Stephen King - Celular


Stephen King
Onde você estava no dia 1º de outubro? O protagonista desta história, Clay Riddell, estava em Boston, quando o inferno surgiu diante de seus olhos. Bastou um toque de celular para que tudo se transformasse em carnificina. Stephen King – que já nos assustou com gatos, cachorros, palhaços, vampiros, lobisomens, alienígenas e fantasmas, entre outros personagens malévolos – elegeu os zumbis como responsáveis pelo caos desta vez.

Depois de anos de tentativas frustradas, o artista gráfico Clay Riddell finalmente consegue vender um de seus livros de histórias em quadrinhos. Para comemorar, decide tomar um sorvete. Mas, antes de poder saboreá-lo, as pessoas ao seu redor, que por acaso falavam ao celular naquele momento, enlouquecem.
Fora de si, começam a atacar e matar quem passa pela frente. Carros e caminhões colidem e avançam pelas calçadas em alta velocidade, destruindo tudo. Aviões batem nos prédios. Ouvem-se tiros e explosões vindos de todas as partes.
Neste cenário de horror, Clay usa seu pesado portfolio para defender um homem prestes a ser abatido, Tom McCourt, e eles se tornam amigos. Juntos, eles resgatam Alice Maxwell, uma menina de 15 anos que sobreviveu a um ataque da própria mãe.
Os três sortudos — entre outros poucos que estavam sem celular naquele dia — tentam se proteger ao mesmo tempo em que buscam desesperadamente o filho de Clay. Assim, em ritmo alucinante, se desenrola esta história. O desafio é sobreviver num mundo virado às avessas. Será possível?

O QUE ACHEI:
Não posso dizer que seja um dos melhores livros de King, apesar de ele inovar nos "zumbis". O "povo dos celulares" como o protagonista passa a chamar as criaturas lunáticas que foram dominadas pelo "Pulso", no dia em que a maldita programação dos celulares invadiu o mundo, não são zumbis mortos, mas vivos. Isso mesmo, zumbis no sentido de alheados, fora de órbita, com a mente morta.
                                            maureenolder.deviantart.com
A trajetória de Clay em busca de seu filho, que estaria com sua ex-mulher Sharon, é cheia de aventuras, todas muito sangrentas e perigosas, e em algumas partes, um pouco cansativas (de ler). Stephen King tem o péssimo hábito de se perder em longas meditações de seus personagens, aludindo a acontecimentos e lembranças que pouco (ou nada) acrescentam à história. Talvez faça isso para 'encher linguiça' ou "encompridar" a narrativa.

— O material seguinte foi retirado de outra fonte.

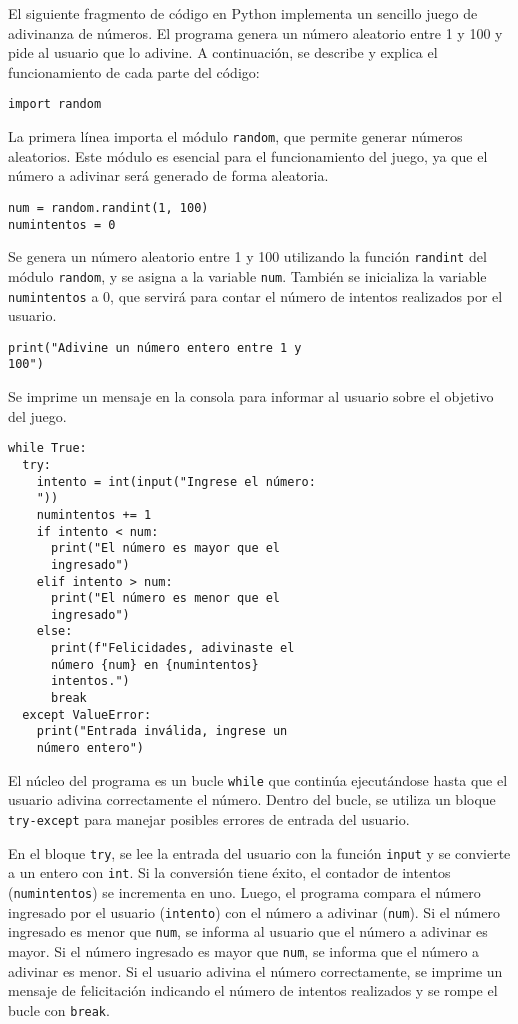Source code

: \documentclass[conference]{IEEEtran}
\begin{document}
El siguiente fragmento de código en Python implementa un sencillo juego de adivinanza de números. El programa genera un número aleatorio entre 1 y 100 y pide al usuario que lo adivine. A continuación, se describe y explica el funcionamiento de cada parte del código:

\begin{verbatim}
import random
\end{verbatim}

La primera línea importa el módulo \texttt{random}, que permite generar números aleatorios. Este módulo es esencial para el funcionamiento del juego, ya que el número a adivinar será generado de forma aleatoria.

\begin{verbatim}
num = random.randint(1, 100)  
numintentos = 0  
\end{verbatim}

Se genera un número aleatorio entre 1 y 100 utilizando la función \texttt{randint} del módulo \texttt{random}, y se asigna a la variable \texttt{num}. También se inicializa la variable \texttt{numintentos} a 0, que servirá para contar el número de intentos realizados por el usuario.

\begin{verbatim}
print("Adivine un número entero entre 1 y
100")  
\end{verbatim}

Se imprime un mensaje en la consola para informar al usuario sobre el objetivo del juego.

\begin{verbatim}
while True: 
  try:  
    intento = int(input("Ingrese el número: 
    "))  
    numintentos += 1 
    if intento < num:  
      print("El número es mayor que el 
      ingresado")  
    elif intento > num: 
      print("El número es menor que el 
      ingresado")  
    else:  
      print(f"Felicidades, adivinaste el 
      número {num} en {numintentos} 
      intentos.")  
      break  
  except ValueError:  
    print("Entrada inválida, ingrese un 
    número entero") 
\end{verbatim}

El núcleo del programa es un bucle \texttt{while} que continúa ejecutándose hasta que el usuario adivina correctamente el número. Dentro del bucle, se utiliza un bloque \texttt{try-except} para manejar posibles errores de entrada del usuario.

En el bloque \texttt{try}, se lee la entrada del usuario con la función \texttt{input} y se convierte a un entero con \texttt{int}. Si la conversión tiene éxito, el contador de intentos (\texttt{numintentos}) se incrementa en uno. Luego, el programa compara el número ingresado por el usuario (\texttt{intento}) con el número a adivinar (\texttt{num}). Si el número ingresado es menor que \texttt{num}, se informa al usuario que el número a adivinar es mayor. Si el número ingresado es mayor que \texttt{num}, se informa que el número a adivinar es menor. Si el usuario adivina el número correctamente, se imprime un mensaje de felicitación indicando el número de intentos realizados y se rompe el bucle con \texttt{break}.
\end{document}

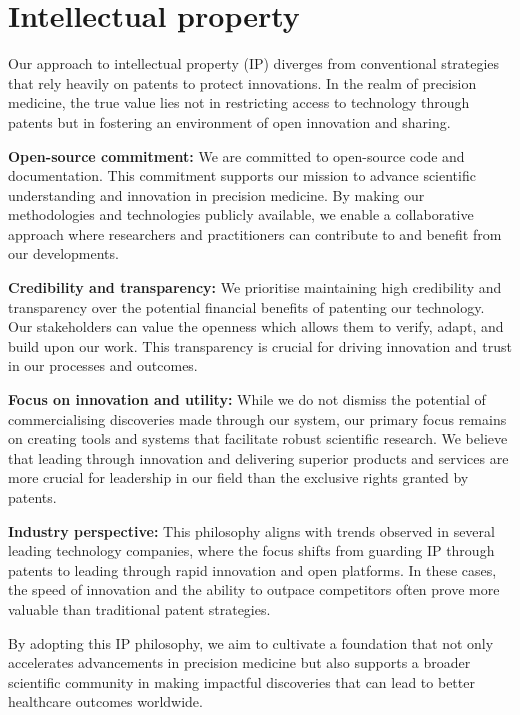 \section{Intellectual property}

Our approach to intellectual property (IP) diverges from conventional strategies that rely heavily on patents to protect innovations. 
In the realm of precision medicine, the true value lies not in restricting access to technology through patents but in fostering an environment of open innovation and sharing. 

\textbf{Open-source commitment:} We are committed to open-source code and documentation. This commitment supports our mission to advance scientific understanding and innovation in precision medicine. By making our methodologies and technologies publicly available, we enable a collaborative approach where researchers and practitioners can contribute to and benefit from our developments.

\textbf{Credibility and transparency:} We prioritise maintaining high credibility and transparency over the potential financial benefits of patenting our technology. Our stakeholders can value the openness which allows them to verify, adapt, and build upon our work. This transparency is crucial for driving innovation and trust in our processes and outcomes.

\textbf{Focus on innovation and utility:} While we do not dismiss the potential of commercialising discoveries made through our system, our primary focus remains on creating tools and systems that facilitate robust scientific research. We believe that leading through innovation and delivering superior products and services are more crucial for leadership in our field than the exclusive rights granted by patents.

\textbf{Industry perspective:} This philosophy aligns with trends observed in several leading technology companies, where the focus shifts from guarding IP through patents to leading through rapid innovation and open platforms. In these cases, the speed of innovation and the ability to outpace competitors often prove more valuable than traditional patent strategies.

By adopting this IP philosophy, we aim to cultivate a foundation that not only accelerates advancements in precision medicine but also supports a broader scientific community in making impactful discoveries that can lead to better healthcare outcomes worldwide.
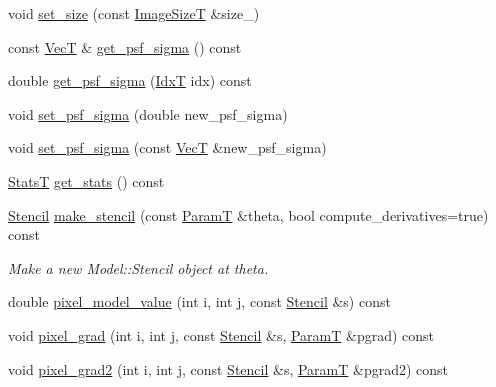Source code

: \begin{DoxyCompactItemize}
\item 
void \hyperlink{classmappel_1_1Gauss2DModel_a8d92d03d6801a59de097d599c798dc79}{set\+\_\+size} (const \hyperlink{classmappel_1_1ImageFormat2DBase_a49cccf61eb2a768a202634d27fcd81d5}{Image\+SizeT} \&size\+\_\+)
\item 
const \hyperlink{namespacemappel_a2225ad69f358daa3f4f99282a35b9a3a}{VecT} \& \hyperlink{classmappel_1_1Gauss2DModel_a8c486209390a402c96e6816b794cd0e6}{get\+\_\+psf\+\_\+sigma} () const 
\item 
double \hyperlink{classmappel_1_1Gauss2DModel_a723817b4af0498e9e1fe0baeed865132}{get\+\_\+psf\+\_\+sigma} (\hyperlink{namespacemappel_ab17ec0f30b61ece292439d7ece81d3a8}{IdxT} idx) const 
\item 
void \hyperlink{classmappel_1_1Gauss2DModel_ae089ec4fb64b04d2bbefe6506f1f8085}{set\+\_\+psf\+\_\+sigma} (double new\+\_\+psf\+\_\+sigma)
\item 
void \hyperlink{classmappel_1_1Gauss2DModel_abe39c2b7eb4eaaca9e67cdf6cfe441dc}{set\+\_\+psf\+\_\+sigma} (const \hyperlink{namespacemappel_a2225ad69f358daa3f4f99282a35b9a3a}{VecT} \&new\+\_\+psf\+\_\+sigma)
\item 
\hyperlink{namespacemappel_a04ab395b0cf82c4ce68a36b2212649a5}{StatsT} \hyperlink{classmappel_1_1Gauss2DModel_a8aecb8960e94b03499110e08f5d18c7f}{get\+\_\+stats} () const 
\item 
\hyperlink{classmappel_1_1Gauss2DModel_1_1Stencil}{Stencil} \hyperlink{classmappel_1_1Gauss2DModel_a584652e2d4ac0b27e870a21150c035a2}{make\+\_\+stencil} (const \hyperlink{classmappel_1_1PointEmitterModel_a665ec6aea3aac139bb69a23c06d4b9a1}{ParamT} \&theta, bool compute\+\_\+derivatives=true) const 
\begin{DoxyCompactList}\small\item\em Make a new Model\+::\+Stencil object at theta. \end{DoxyCompactList}\item 
double \hyperlink{classmappel_1_1Gauss2DModel_a13cf02af379a7b2f7060008a9a7dfc82}{pixel\+\_\+model\+\_\+value} (int i, int j, const \hyperlink{classmappel_1_1Gauss2DModel_1_1Stencil}{Stencil} \&s) const 
\item 
void \hyperlink{classmappel_1_1Gauss2DModel_ae1c726836b5e437721a73183fbf349d7}{pixel\+\_\+grad} (int i, int j, const \hyperlink{classmappel_1_1Gauss2DModel_1_1Stencil}{Stencil} \&s, \hyperlink{classmappel_1_1PointEmitterModel_a665ec6aea3aac139bb69a23c06d4b9a1}{ParamT} \&pgrad) const 
\item 
void \hyperlink{classmappel_1_1Gauss2DModel_a608d40cbec10a7dcfd82913c619748ae}{pixel\+\_\+grad2} (int i, int j, const \hyperlink{classmappel_1_1Gauss2DModel_1_1Stencil}{Stencil} \&s, \hyperlink{classmappel_1_1PointEmitterModel_a665ec6aea3aac139bb69a23c06d4b9a1}{ParamT} \&pgrad2) const 

\end{DoxyCompactItemize}
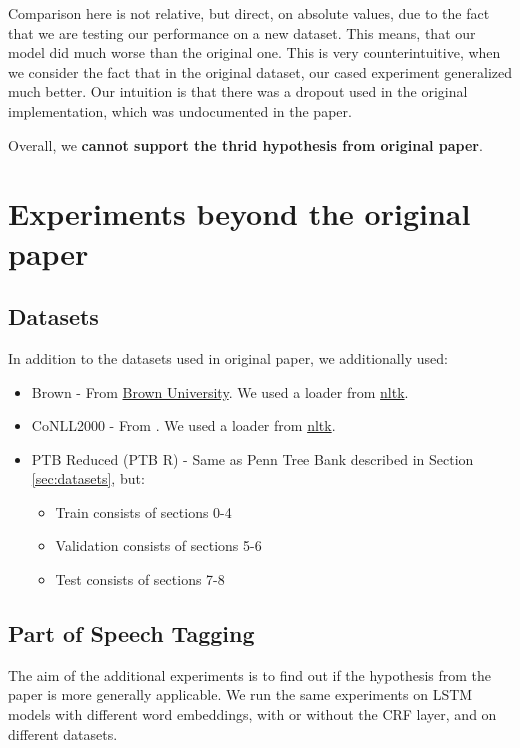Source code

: \documentclass[11pt,a4paper]{article}
\begin{document}
    Comparison here is not relative, but direct, on absolute values, due to the fact that we are testing our performance on a new dataset. This means, that our model did much worse than the original one. This is very counterintuitive, when we consider the fact that in the original dataset, our cased experiment generalized much better. Our intuition is that there was a dropout used in the original implementation, which was undocumented in the paper.

    Overall, we \textbf{cannot support the thrid hypothesis from original paper}.

\section{Experiments beyond the original paper}

    \subsection{Datasets}
    In addition to the datasets used in original paper, we additionally used:
    \begin{itemize}
        \item Brown - From \href{http://korpus.uib.no/icame/brown/bcm.html}{Brown University}. We used a loader from \href{https://www.nltk.org/}{nltk}.
        \item CoNLL2000 - From \cite{conll2000}. We used a loader from \href{https://www.nltk.org/}{nltk}.
        \item PTB Reduced (PTB R) - Same as Penn Tree Bank described in Section \ref{sec:datasets}, but:
        \begin{itemize}
            \item Train consists of sections 0-4
            \item Validation consists of sections 5-6
            \item Test consists of sections 7-8
        \end{itemize}
    \end{itemize}

    \subsection{Part of Speech Tagging}
    The aim of the additional experiments is to find out if the hypothesis from the paper is more generally applicable. We run the same experiments on LSTM models with different word embeddings, with or without the CRF layer, and on different datasets.
\end{document}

O que impressiona, porém, é o tema, inovador em muitos sentidos. Os "fonáticos" ou o "povo dos celulares" sofreram uma espécie de 'formatação' em seu hard disk ou cérebro. E com o tempo, essa programação vai sendo corrompida, o que poderá mudar o comportamento dos fonáticos.

 E nossos heróis, Clay, um amigo normal que ele conheceu no Pulso, Tom, a adolescente Alice e mais alguns normais que se juntam depois ao seu grupo, irão enfrentar uma aventura louca, doentia e às vezes, enlouquecedora, para salvar suas peles. E Clay, logicamente, para salvar seu filho Johnny.
O final não é tão frustrante assim, embora muitas questões que eu levantei (e que todos os leitores devem levantar) fiquem sem resposta. Quem foi o responsável pelo Pulso? Qual o cientista louco que inventou aquilo? E por quê? Por quê? Por quê os fonáticos começaram a mudar? E será que, no final das contas, a programação não poderia ser mudada ou revertida, tornando as pessoas normais, outra vez? Uma pena que ele não respondeu a nada disso, nem escreveu a continuação (o que seria maravilhoso, afinal, quem não tem curiosidade sobre o destino de todos os personagens? E sobre a saúde mental de Johnny e o final dos fonáticos?).

Um bom livro, se você pular alguns trechos inúteis e cansativos.